- Directed by: Arik Kaplun
- Written by: Arik Kaplun Simon Vinokur
- Produced by: Anat Bikel Moshe Levinson Marek Rozenbaum Uri Sabag
- Starring: Evelyn Kaplun Nir Levy Shmil Ben Ari Mosko Alkalai Dalia Friedland
- Cinematography: Valentin Belonogov
- Edited by: Einat Glaser-Zarhin
- Music by: Avi Benjamin
- Distributed by: Friends of Film (U.S.)
- Release date: November 4, 1999 (Israel);
- Running time: 90 minutes
- Country: Israel
- Languages: Hebrew Russian

= Yana's Friends =

Yana's Friends (החברים של יאנה) is a 1999 Israeli film directed by Arik Kaplun. script editor: Savi Gabizon. Critically acclaimed, it won 10 Israeli Academy Awards including the Ophir Award for Best Picture. It also won the Crystal Globe at the 34th Karlovy Vary International Film Festival in 1999. The film has a very rare 100% rating on the film website Rotten Tomatoes based on 30 reviews, with an average rating of 7.16/10. The site's consensus reads: "A heartwarming movie that handles some weighty subjects with humor".

== Plot ==
The story follows two Russian immigrant families living in the same building as Eli (portrayed by Nir Levy), a film student preparing to leave Israel to pursue his studies in New York.

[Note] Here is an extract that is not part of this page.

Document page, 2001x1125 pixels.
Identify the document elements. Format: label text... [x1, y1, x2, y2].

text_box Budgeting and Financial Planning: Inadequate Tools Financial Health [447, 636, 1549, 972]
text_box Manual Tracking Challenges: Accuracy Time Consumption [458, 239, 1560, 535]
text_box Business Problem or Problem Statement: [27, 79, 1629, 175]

One of the families consists of Yana (portrayed by Evelyn Kaplun) and her husband, Fima (portrayed by Israel Demidov), who are also Eli's roommates. At the start of the film, Fima abruptly abandons Yana, fleeing to Russia and leaving her pregnant and burdened with his debts. As Yana struggles to navigate her new reality, a romance gradually develops between her and Eli, unfolding against the tense backdrop of the First Gulf War.

The second family includes Elik (portrayed by Vladimir Fridman) and Mila (portrayed by Lena Sakhnova), their infant son, and Mila's paralyzed grandfather, Yitzhak. Facing financial difficulties, Elik and Mila send Yitzhak—adorned with his wartime medals—to beg for money near a street musician named Yuri (portrayed by Shamil Ben Ari). Elik believes that Yitzhak will receive more donations from people passing by positioning himself among musicians, as he appears to be one of them.

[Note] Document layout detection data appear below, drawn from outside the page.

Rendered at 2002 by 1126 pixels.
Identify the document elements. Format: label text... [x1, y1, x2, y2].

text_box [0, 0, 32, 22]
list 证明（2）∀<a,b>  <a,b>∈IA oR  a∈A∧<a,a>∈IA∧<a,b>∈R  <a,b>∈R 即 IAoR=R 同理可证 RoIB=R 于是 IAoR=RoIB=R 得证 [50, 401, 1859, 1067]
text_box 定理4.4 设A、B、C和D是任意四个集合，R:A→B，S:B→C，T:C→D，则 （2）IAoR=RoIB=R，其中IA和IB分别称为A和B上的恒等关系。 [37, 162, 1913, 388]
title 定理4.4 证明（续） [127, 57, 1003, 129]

Meanwhile, an old romance rekindles between Yitzhak and the building’s landlord, Rosa (portrayed by Dahlia Friedland).

As the film progresses, the characters' seemingly separate paths intersect in unexpected and deeply moving ways, revealing the shared struggles, hopes, and resilience of immigrants forging new lives in Israel.

== Cast ==

- Evelyn Kaplun as Yana
- Nir Levi as Eli
- Shmil Ben Ari as Yuri
- Mosko Alkalai as Yitzhak
- Dalia Friedland as Rosa
- Vladimir Friedman as Alik
- Israel Damidov as Pima
- Dina Doron as Luba
- Lena Sachanova as Mila
- Jenya Fisher as Adik
- Anna Finshtein as Mia
- Evyatar Lazar as Daniel
- Lucy Dubinchik as Yuri’s daughter

== Rewards ==
In the year of its release, the film competed in the Ophir Awards and won ten categories, including cinematography, directing, editing, screenplay, acting (for Evelyn Kaplun, Nir Levi, Mosko Alkalai, and Dalia Friedland), and Best Film of 1999.

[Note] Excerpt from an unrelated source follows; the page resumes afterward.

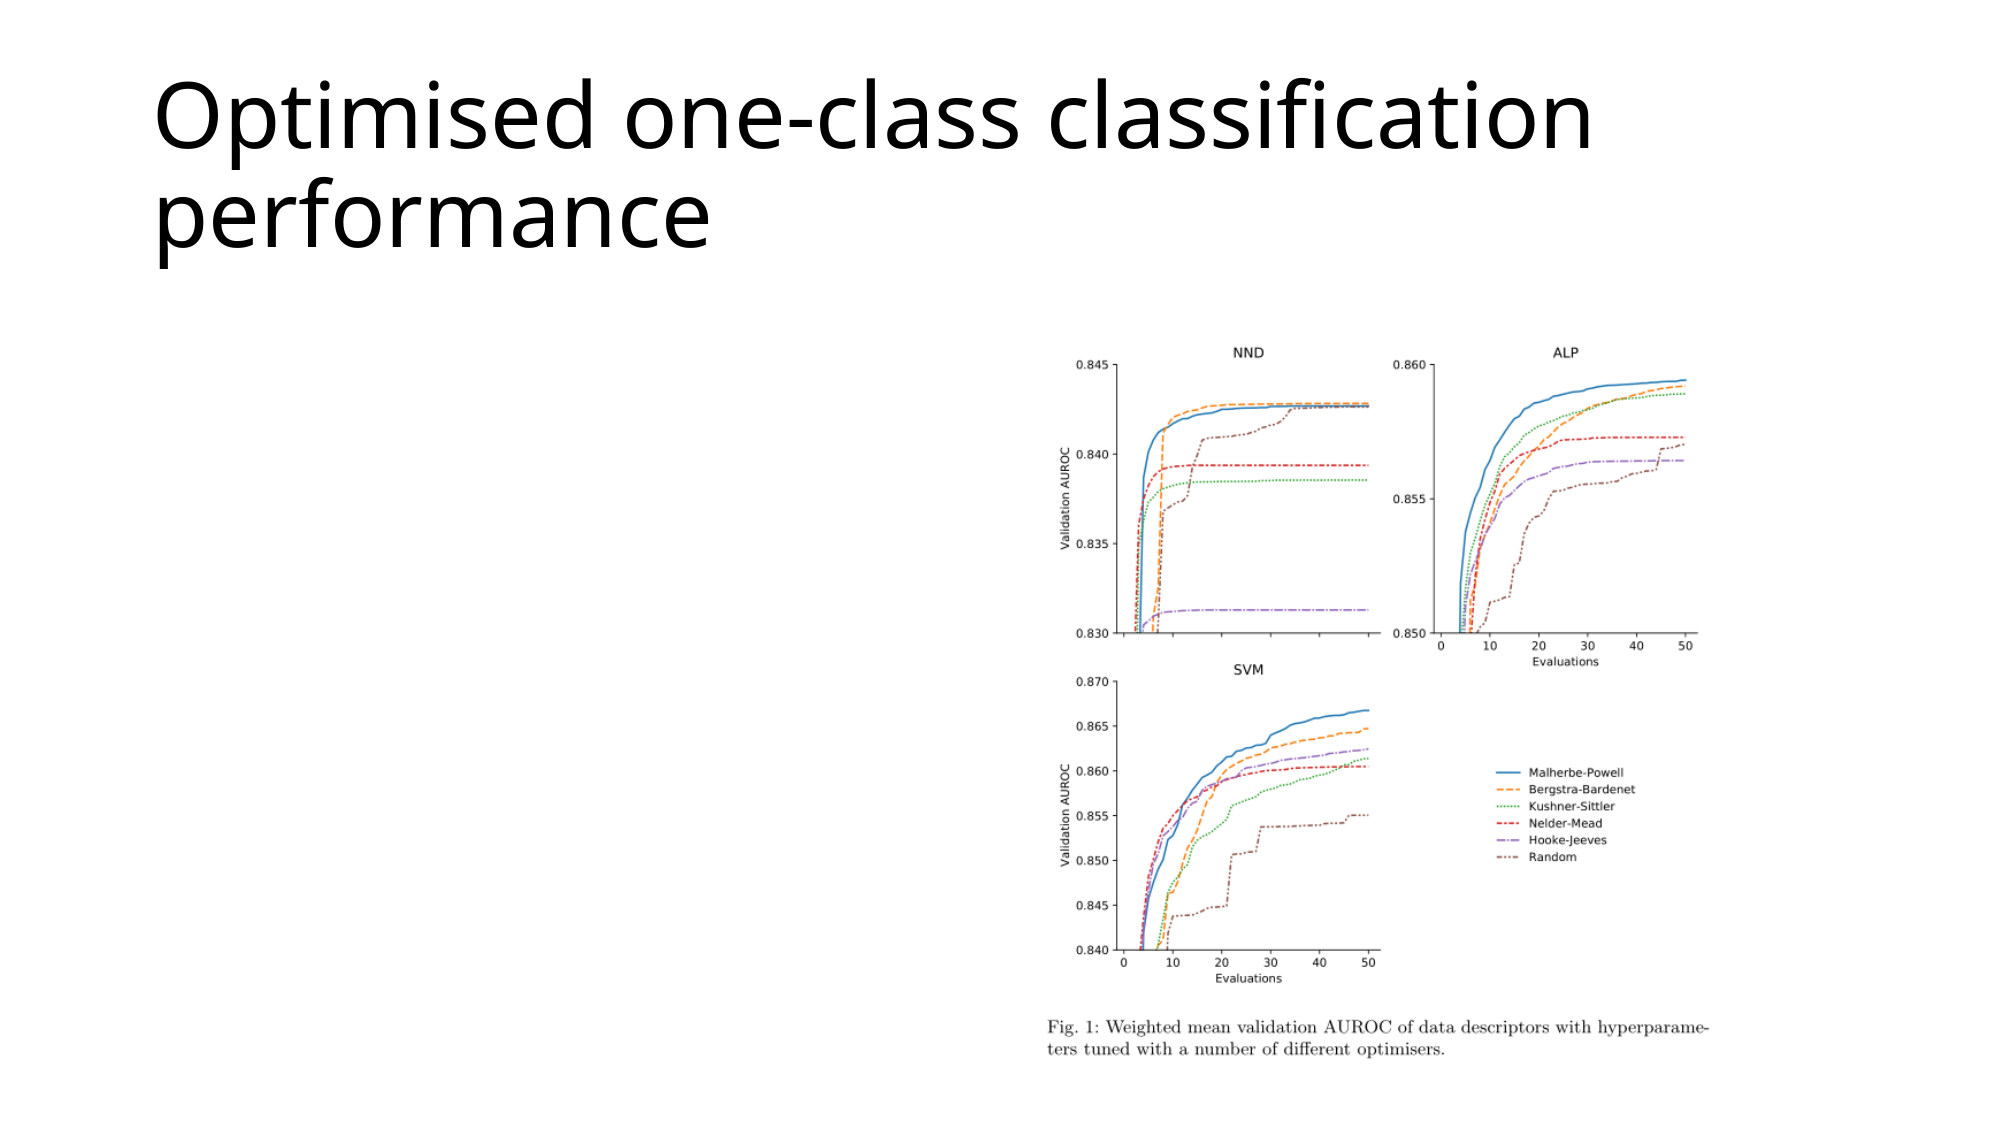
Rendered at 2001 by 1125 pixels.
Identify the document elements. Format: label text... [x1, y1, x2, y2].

title Optimised one-class classification performance [137, 59, 1863, 278]
picture [1030, 341, 1780, 1082]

The film achieved immense success in Israel and internationally, winning special awards at the Jerusalem Film Festival, in Portugal, the "Crystal Globe" award at the Karlovy Vary Film Festival in the Czech Republic, and awards in Montpellier, the United States, Italy, Russia, and the Philippines. It also participated in festivals in France, China, Canada, and Germany, and was distributed in the United States and Europe after its awards.